A levofloxacin regimen of 1000 mg IV every 12 hours was successful in providing for an appropriate AUC exposure and was associated with a successful clinical outcome in this morbidly obese adolescent.

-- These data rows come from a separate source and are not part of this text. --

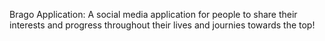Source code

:Brago Application:
A social media application for people to share their interests and progress throughout their lives and journies towards the top!
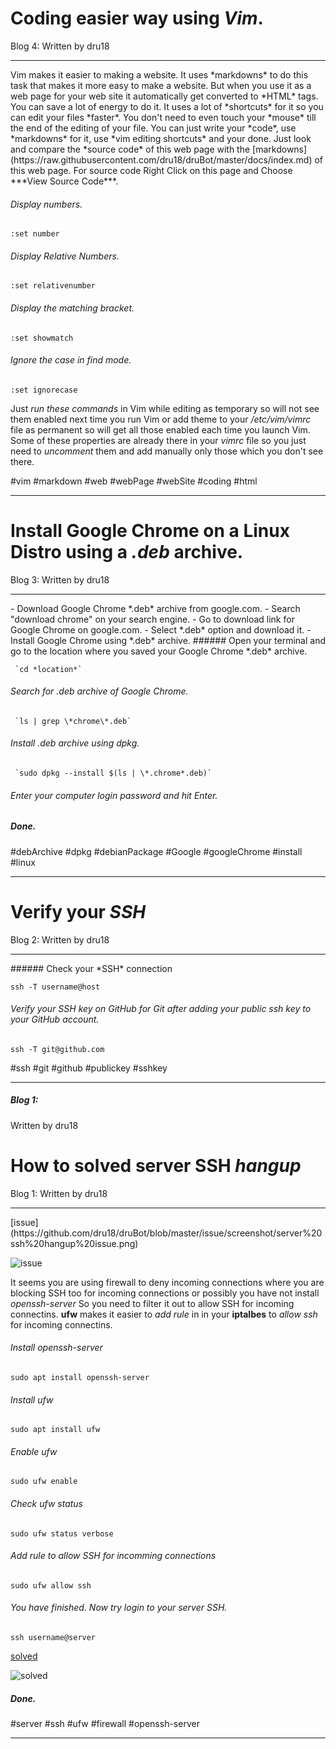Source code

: # Coding easier way using *Vim*.
Blog 4:
Written by dru18

<hr>
Vim makes it easier to making a website. It uses *markdowns* to do this task that makes it more easy to make a website. But when you use it as a web page for your web site it automatically get converted to *HTML* tags. You can save a lot of energy to do it. It uses a lot of *shortcuts* for it so you can edit your files *faster*. You don't need to even touch your *mouse* till the end of the editing of your file. You can just write your *code*, use *markdowns* for it, use *vim editing shortcuts* and your done. Just look and compare the *source code* of this web page with the [markdowns](https://raw.githubusercontent.com/dru18/druBot/master/docs/index.md) of this web page. For source code Right Click on this page and Choose ***View Source Code***.

###### Display *numbers*.
`:set number`


###### Display *Relative Numbers*.
`:set relativenumber`


###### Display the *matching bracket*.
`:set showmatch`


###### Ignore the *case* in find mode.
`:set ignorecase`


Just *run these commands* in Vim while editing as temporary so will not see them enabled next time you run Vim or add theme to your */etc/vim/vimrc* file as permanent so will get all those enabled each time you launch Vim. Some of these properties are already there in your *vimrc* file so you just need to *uncomment* them and add manually only those which you don't see there.

#vim #markdown #web #webPage #webSite #coding #html
<hr>

# Install Google Chrome on a Linux Distro using a *.deb* archive.
Blog 3:
Written by dru18

<hr>
- Download Google Chrome *.deb* archive from google.com.
   - Search "download chrome" on your search engine.
   - Go to download link for Google Chrome on google.com.
   - Select *.deb* option and download it.
- Install Google Chrome using *.deb* archive.
   ###### Open your terminal and go to the location where you saved your Google Chrome *.deb* archive.

     `cd *location*`

   ###### Search for *.deb* archive of Google Chrome.

     `ls | grep \*chrome\*.deb`

   ###### Install *.deb* archive using *dpkg*.

     `sudo dpkg --install $(ls | \*.chrome*.deb)`

   ###### Enter your computer login password and hit *Enter*.

##### Done.

#debArchive #dpkg #debianPackage #Google #googleChrome #install #linux
<hr>

# Verify your *SSH*
Blog 2:
Written by dru18

<hr>
###### Check your *SSH* connection

`ssh -T username@host`

###### Verify your *SSH* key on GitHub for Git after adding your public ssh key to your GitHub account.

`ssh -T git@github.com`

#ssh #git #github #publickey #sshkey
<hr>

##### Blog 1:
Written by dru18

# How to solved server SSH *hangup*
Blog 1:
Written by dru18

<hr>
[issue](https://github.com/dru18/druBot/blob/master/issue/screenshot/server%20ssh%20hangup%20issue.png)

![issue](https://github.com/dru18/druBot/blob/master/issue/screenshot/server%20ssh%20hangup%20issue.png)

It seems you are using firewall to deny incoming connections where you are blocking SSH too for incoming connections or possibly you have not install *openssh-server* So you need to filter it out to allow SSH for incoming connectins. **ufw** makes it easier to *add rule* in in your **iptalbes** to *allow ssh* for incoming connectins.

###### Install openssh-server

`sudo apt install openssh-server`

###### *Install* ufw

`sudo apt install ufw`

###### *Enable* ufw

`sudo ufw enable`

###### Check ufw *status*

`sudo ufw status verbose`

###### Add rule to *allow SSH* for incomming connections

`sudo ufw allow ssh`

###### You have finished. Now try login to your server SSH.

`ssh username@server`

[solved](https://github.com/dru18/druBot/blob/master/issue/screenshot/server%20ssh%20hangup%20solved.png)

![solved](https://github.com/dru18/druBot/blob/master/issue/screenshot/server%20ssh%20hangup%20solved.png)

##### Done.

#server #ssh #ufw #firewall #openssh-server
<hr>
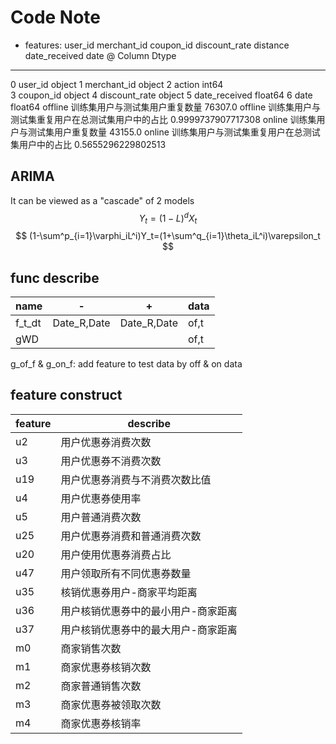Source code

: # Code Note
- features: user_id merchant_id coupon_id discount_rate distance date_received date
@   Column         Dtype  
---  ------         -----  
 0   user_id        object 
 1   merchant_id    object 
 2   action         int64  
 3   coupon_id      object 
 4   discount_rate  object 
 5   date_received  float64
 6   date           float64
offline 训练集用户与测试集用户重复数量
76307.0
offline 训练集用户与测试集重复用户在总测试集用户中的占比
0.9999737907717308
online 训练集用户与测试集用户重复数量
43155.0
online 训练集用户与测试集重复用户在总测试集用户中的占比
0.5655296229802513

## ARIMA
It can be viewed as a "cascade" of 2 models
$$
Y_t=(1-L)^dX_t
$$
$$
(1-\sum^p_{i=1}\varphi_iL^i)Y_t=(1+\sum^q_{i=1}\theta_iL^i)\varepsilon_t
$$
## func describe
|name| - | + | data|
|---|---|---|---|
|f_t_dt|Date_R,Date|Date_R,Date|of,t|
|gWD|||of,t|

g_of_f & g_on_f: add feature to test data by off & on data

## feature construct
|feature|describe|
|---|---|
|u2|用户优惠券消费次数|
|u3|用户优惠券不消费次数|
|u19|用户优惠券消费与不消费次数比值|
|u4|用户优惠券使用率|
|u5|用户普通消费次数|
|u25|用户优惠券消费和普通消费次数|
|u20|用户使用优惠券消费占比|
|u47|用户领取所有不同优惠券数量|
|u35|核销优惠券用户-商家平均距离|
|u36|用户核销优惠券中的最小用户-商家距离|
|u37|用户核销优惠券中的最大用户-商家距离|
|m0|商家销售次数|
|m1|商家优惠券核销次数|
|m2|商家普通销售次数|
|m3|商家优惠券被领取次数|
|m4|商家优惠券核销率|


<!--stackedit_data:
eyJoaXN0b3J5IjpbMTQ3NTg5MDIyNyw4MDM2NzAwMjksODQxNj
czMTQ0LDE3NjA4Mjk3MjMsOTI1Nzk0Njc0LC00NTg0NTQzNiwx
NjE0NTIwMTEyLC0xODMzNjkzNDcsMTk3MzEyMTE2NV19
-->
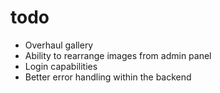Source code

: # todo
- Overhaul gallery
- Ability to rearrange images from admin panel
- Login capabilities
- Better error handling within the backend
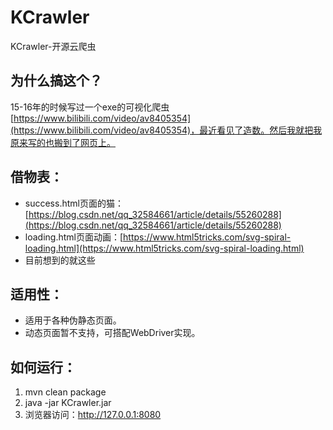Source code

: # KCrawler
KCrawler-开源云爬虫

## 为什么搞这个？
15-16年的时候写过一个exe的可视化爬虫[https://www.bilibili.com/video/av8405354](https://www.bilibili.com/video/av8405354)，最近看见了造数。然后我就把我原来写的也搬到了网页上。

## 借物表：
* success.html页面的猫：[https://blog.csdn.net/qq_32584661/article/details/55260288](https://blog.csdn.net/qq_32584661/article/details/55260288)
* loading.html页面动画：[https://www.html5tricks.com/svg-spiral-loading.html](https://www.html5tricks.com/svg-spiral-loading.html)
* 目前想到的就这些

## 适用性：
* 适用于各种伪静态页面。
* 动态页面暂不支持，可搭配WebDriver实现。

## 如何运行：
1. mvn clean package
2. java -jar KCrawler.jar
3. 浏览器访问：http://127.0.0.1:8080
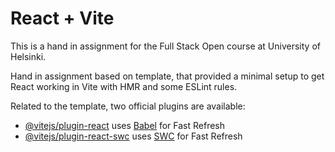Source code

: # React + Vite

This is a hand in assignment for the Full Stack Open course at University of Helsinki.

Hand in assignment based on template, that provided a minimal setup to get React working in Vite with HMR and some ESLint rules.

Related to the template, two official plugins are available:

- [@vitejs/plugin-react](https://github.com/vitejs/vite-plugin-react/blob/main/packages/plugin-react/README.md) uses [Babel](https://babeljs.io/) for Fast Refresh
- [@vitejs/plugin-react-swc](https://github.com/vitejs/vite-plugin-react-swc) uses [SWC](https://swc.rs/) for Fast Refresh
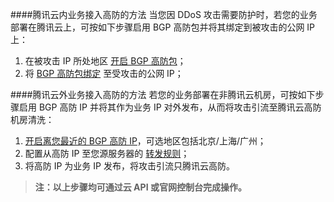 ####腾讯云内业务接入高防的方法
<span>当您因 DDoS 攻击需要防护时，若您的业务部署在腾讯云上，可按如下步骤启用 BGP 高防包并将其绑定到被攻击的公网 IP 上：</span>
<ol>
<li>在被攻击 IP 所处地区 <a href="https://buy.cloud.tencent.com/bgp_sp">开启 BGP 高防包</a>；</li>
<li>将 <a href="https://console.cloud.tencent.com/dayu/bgp"> BGP 高防包绑定</a> 至受攻击的公网 IP；</li>
</ol>

####腾讯云外业务接入高防的方法
<span>若您的业务部署在非腾讯云机房，可按如下步骤启用 BGP 高防 IP 并将其作为业务 IP 对外发布，从而将攻击引流至腾讯云高防机房清洗：</span>
<ol>
<li><a href="https://buy.cloud.tencent.com/bgp_ip">开启离您最近的 BGP 高防 IP</a>，可选地区包括北京/上海/广州；</li>
<li>配置从高防 IP 至您源服务器的 <a href="https://console.cloud.tencent.com/dayu/bgpip/detail/bgpip-000000uo">转发规则</a>；</li>
<li>将高防 IP 为业务 IP 发布，将攻击引流只腾讯云高防。</li>
</ol>

><strong>注：以上步骤均可通过云 API 或官网控制台完成操作。</strong>
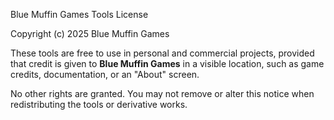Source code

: Blue Muffin Games Tools License

Copyright (c) 2025 Blue Muffin Games

These tools are free to use in personal and commercial projects, provided that
credit is given to **Blue Muffin Games** in a visible location, such as game
credits, documentation, or an "About" screen.

No other rights are granted. You may not remove or alter this notice when
redistributing the tools or derivative works.
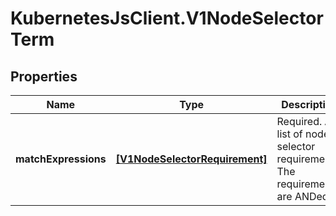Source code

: # KubernetesJsClient.V1NodeSelectorTerm

## Properties
Name | Type | Description | Notes
------------ | ------------- | ------------- | -------------
**matchExpressions** | [**[V1NodeSelectorRequirement]**](V1NodeSelectorRequirement.md) | Required. A list of node selector requirements. The requirements are ANDed. | 


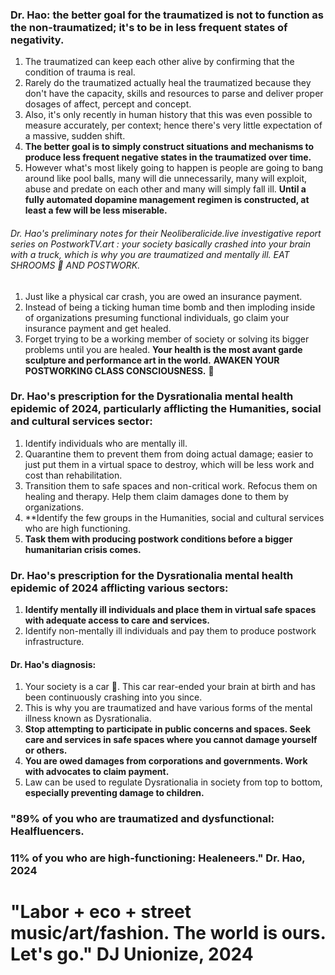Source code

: 



### Dr. Hao: the better goal for the traumatized is not to function as the non-traumatized; it's to be in less frequent states of negativity. 

1. The traumatized can keep each other alive by confirming that the condition of trauma is real.
2. Rarely do the traumatized actually heal the traumatized because they don't have the capacity, skills and resources to parse and deliver proper dosages of affect, percept and concept.
3. Also, it's only recently in human history that this was even possible to measure accurately, per context; hence there's very little expectation of a massive, sudden shift. 
4. **The better goal is to simply construct situations and mechanisms to produce less frequent negative states in the traumatized over time.**
5. However what's most likely going to happen is people are going to bang around like pool balls, many will die unnecessarily, many will exploit, abuse and predate on each other and many will simply fall ill. **Until a fully automated dopamine management regimen is constructed, at least a few will be less miserable.**





###### Dr. Hao's preliminary notes for their Neoliberalicide.live investigative report series on PostworkTV.art : your society basically crashed into your brain with a truck, which is why you are traumatized and mentally ill. EAT SHROOMS 🍄 AND POSTWORK.

1. Just like a physical car crash, you are owed an insurance payment. 
2. Instead of being a ticking human time bomb and then imploding inside of organizations presuming functional individuals, go claim your insurance payment and get healed.
3. Forget trying to be a working member of society or solving its bigger problems until you are healed. **Your health is the most avant garde sculpture and performance art in the world.** **AWAKEN YOUR POSTWORKING CLASS CONSCIOUSNESS.** 🍄 






### Dr. Hao's prescription for the Dysrationalia mental health epidemic of 2024, particularly afflicting the Humanities, social and cultural services sector:

1. Identify individuals who are mentally ill.
2. Quarantine them to prevent them from doing actual damage; easier to just put them in a virtual space to destroy, which will be less work and cost than rehabilitation.
3. Transition them to safe spaces and non-critical work. Refocus them on healing and therapy. Help them claim damages done to them by organizations.
4. **Identify the few groups in the Humanities, social and cultural services who are high functioning.
5. **Task them with producing postwork conditions before a bigger humanitarian crisis comes.**






### Dr. Hao's prescription for the Dysrationalia mental health epidemic of 2024 afflicting various sectors:

1. **Identify mentally ill individuals and place them in virtual safe spaces with adequate access to care and services.**
2. Identify non-mentally ill individuals and pay them to produce postwork infrastructure.







#### Dr. Hao's diagnosis:
1. Your society is a car 🚗. This car rear-ended your brain at birth and has been continuously crashing into you since.
2. This is why you are traumatized and have various forms of the mental illness known as Dysrationalia.
3. **Stop attempting to participate in public concerns and spaces. Seek care and services in safe spaces where you cannot damage yourself or others.** 
4. **You are owed damages from corporations and governments. Work with advocates to claim payment.**
5. Law can be used to regulate Dysrationalia in society from top to bottom, **especially preventing damage to children.**










### "89% of you who are traumatized and dysfunctional: Healfluencers. 

### 11% of you who are high-functioning: Healeneers." Dr. Hao, 2024







# "Labor + eco + street music/art/fashion. The world is ours. Let's go." DJ Unionize, 2024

描述左氧氟沙星在儿科重症监护病房一名肥胖青少年患者体内的药代动力学。
进行了单病例病历回顾。
一名体重168千克、15岁的女性,既往有普拉德-威利综合征和哮喘病史,最初因哮喘加重出现呼吸窘迫。她无创通气失败,随后因呼吸衰竭插管,并进展为高频振荡通气。在住院第1天(HD 1),由于发热、临床状况恶化以及开始使用血管升压药,开始进行感染方面的检查,并给予头孢吡肟和克林霉素经验性抗菌治疗。随后尿培养生长出大肠杆菌,呼吸道培养生长出铜绿假单胞菌。她持续发热,被认为是由于腹腔脓肿所致。在HD 14,由于持续发热且临床无明显改善,抗菌治疗方案改为左氧氟沙星。左氧氟沙星起始剂量为静脉注射1000毫克,每24小时一次。在输注后0.5、3.5和11.5小时获取左氧氟沙星血清水平,分别为8.61、5.76和2.7毫克/升。这些浓度对应的峰浓度为8.79毫克/升,半衰期为6.4小时,AUC为80毫克·小时/升,与预期的峰浓度16毫克/升、半衰期8小时和AUC 120毫克·小时/升不一致。基于这些值,将左氧氟沙星治疗方案调整为静脉注射1000毫克,每12小时一次,输注后0.5、3.5和11.5小时重复检测的水平分别为9.91、6.56和3.27毫克/升,对应的峰浓度为10.5毫克/升,半衰期为5.18小时,AUC为200毫克·小时/升。调整左氧氟沙星治疗方案后,她体温恢复正常,白细胞恢复正常,整体临床状况改善,左氧氟沙星总疗程为21天。
静脉注射左氧氟沙星1000毫克,每12小时一次的治疗方案成功提供了合适的AUC暴露,并与这名病态肥胖青少年的临床成功结局相关。